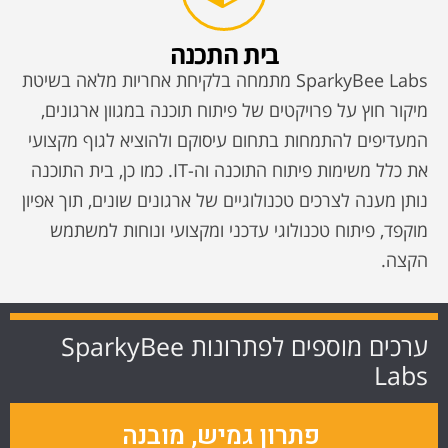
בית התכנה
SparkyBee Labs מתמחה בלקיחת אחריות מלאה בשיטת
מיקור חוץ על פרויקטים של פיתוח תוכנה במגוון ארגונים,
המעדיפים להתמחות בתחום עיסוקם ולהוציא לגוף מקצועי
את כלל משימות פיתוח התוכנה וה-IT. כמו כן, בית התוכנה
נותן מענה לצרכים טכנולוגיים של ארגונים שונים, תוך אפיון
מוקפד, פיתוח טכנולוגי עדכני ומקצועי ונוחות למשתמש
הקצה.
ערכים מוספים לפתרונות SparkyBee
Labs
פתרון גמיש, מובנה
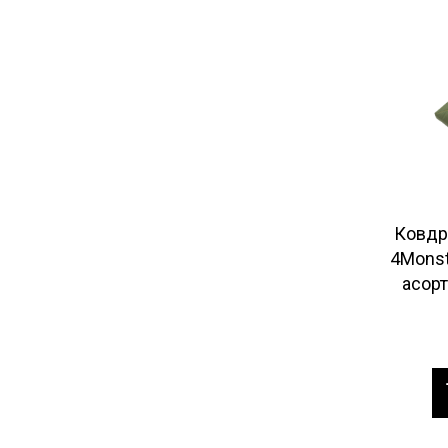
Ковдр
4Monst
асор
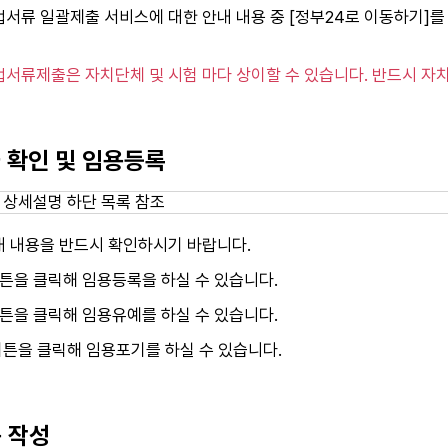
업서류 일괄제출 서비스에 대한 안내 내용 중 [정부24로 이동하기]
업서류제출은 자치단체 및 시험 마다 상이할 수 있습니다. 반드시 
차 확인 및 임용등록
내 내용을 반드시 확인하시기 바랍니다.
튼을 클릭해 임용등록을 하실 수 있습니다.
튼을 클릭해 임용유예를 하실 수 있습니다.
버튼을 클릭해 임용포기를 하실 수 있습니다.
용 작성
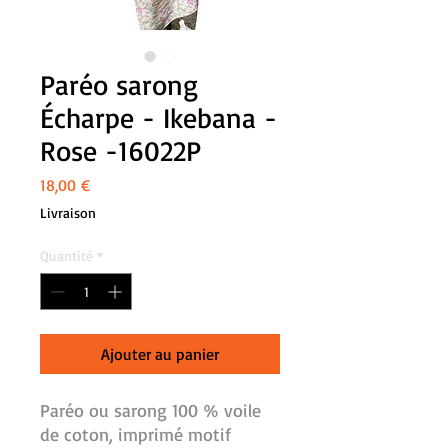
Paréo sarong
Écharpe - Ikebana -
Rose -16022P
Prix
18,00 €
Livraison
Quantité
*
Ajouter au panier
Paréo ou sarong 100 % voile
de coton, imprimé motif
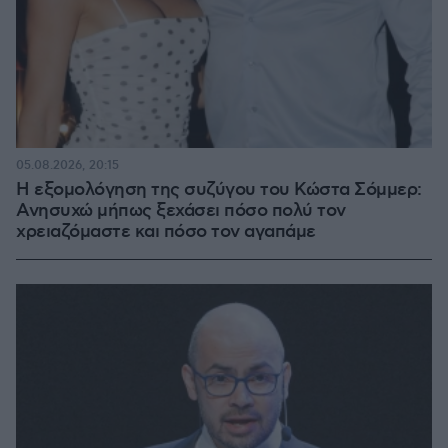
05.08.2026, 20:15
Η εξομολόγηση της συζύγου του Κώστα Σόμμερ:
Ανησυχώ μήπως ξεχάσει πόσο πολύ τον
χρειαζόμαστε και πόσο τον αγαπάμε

...

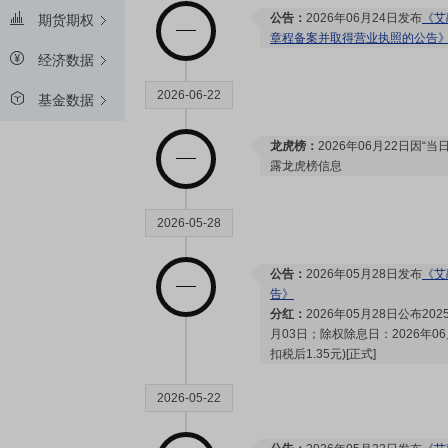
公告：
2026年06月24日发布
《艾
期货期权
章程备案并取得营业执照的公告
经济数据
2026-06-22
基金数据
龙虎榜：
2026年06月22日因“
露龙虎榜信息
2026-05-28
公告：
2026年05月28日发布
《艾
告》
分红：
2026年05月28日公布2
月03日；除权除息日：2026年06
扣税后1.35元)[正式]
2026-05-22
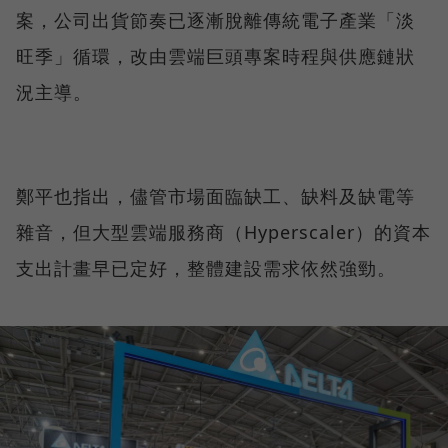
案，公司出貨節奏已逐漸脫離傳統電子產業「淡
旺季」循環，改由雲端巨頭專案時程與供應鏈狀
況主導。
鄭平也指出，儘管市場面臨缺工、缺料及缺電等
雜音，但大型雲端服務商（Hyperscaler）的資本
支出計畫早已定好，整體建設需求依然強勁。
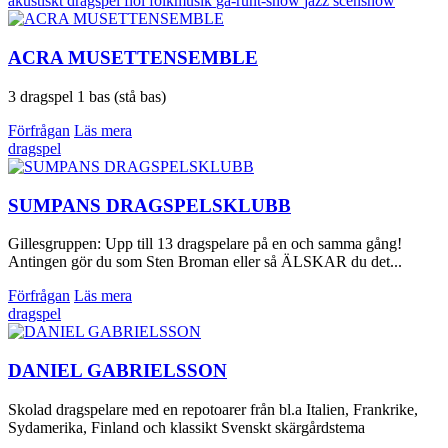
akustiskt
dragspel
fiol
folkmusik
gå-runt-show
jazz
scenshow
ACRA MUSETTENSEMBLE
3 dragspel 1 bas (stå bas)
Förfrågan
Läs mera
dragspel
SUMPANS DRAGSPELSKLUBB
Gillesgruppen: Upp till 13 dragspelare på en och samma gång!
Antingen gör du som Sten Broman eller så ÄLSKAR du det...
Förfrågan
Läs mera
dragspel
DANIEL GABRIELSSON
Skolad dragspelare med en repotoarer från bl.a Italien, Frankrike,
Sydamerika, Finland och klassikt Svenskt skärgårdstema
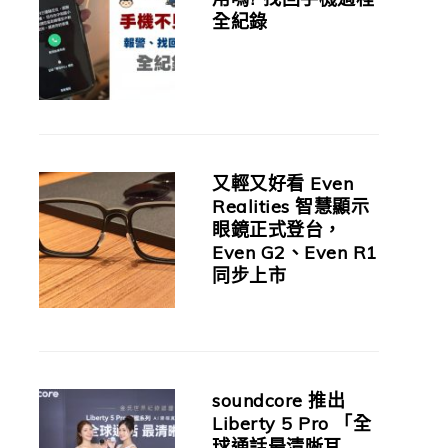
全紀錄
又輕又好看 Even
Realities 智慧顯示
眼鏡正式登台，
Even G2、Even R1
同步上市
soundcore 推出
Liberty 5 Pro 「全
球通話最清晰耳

Problem to solve:
Retype the stretch of the items from the line containing "업서류 일괄제출 서비스에 대한 안내 내용 중 [정부24로 이동하기]" through the line containing "de coton, imprimé motif", both lines included. Leave out the pictures.

Answer section:
업서류 일괄제출 서비스에 대한 안내 내용 중 [정부24로 이동하기]
업서류제출은 자치단체 및 시험 마다 상이할 수 있습니다. 반드시 
차 확인 및 임용등록
내 내용을 반드시 확인하시기 바랍니다.
튼을 클릭해 임용등록을 하실 수 있습니다.
튼을 클릭해 임용유예를 하실 수 있습니다.
버튼을 클릭해 임용포기를 하실 수 있습니다.
용 작성
Paréo sarong
Écharpe - Ikebana -
Rose -16022P
Prix
18,00 €
Livraison
Quantité
*
Ajouter au panier
Paréo ou sarong 100 % voile
de coton, imprimé motif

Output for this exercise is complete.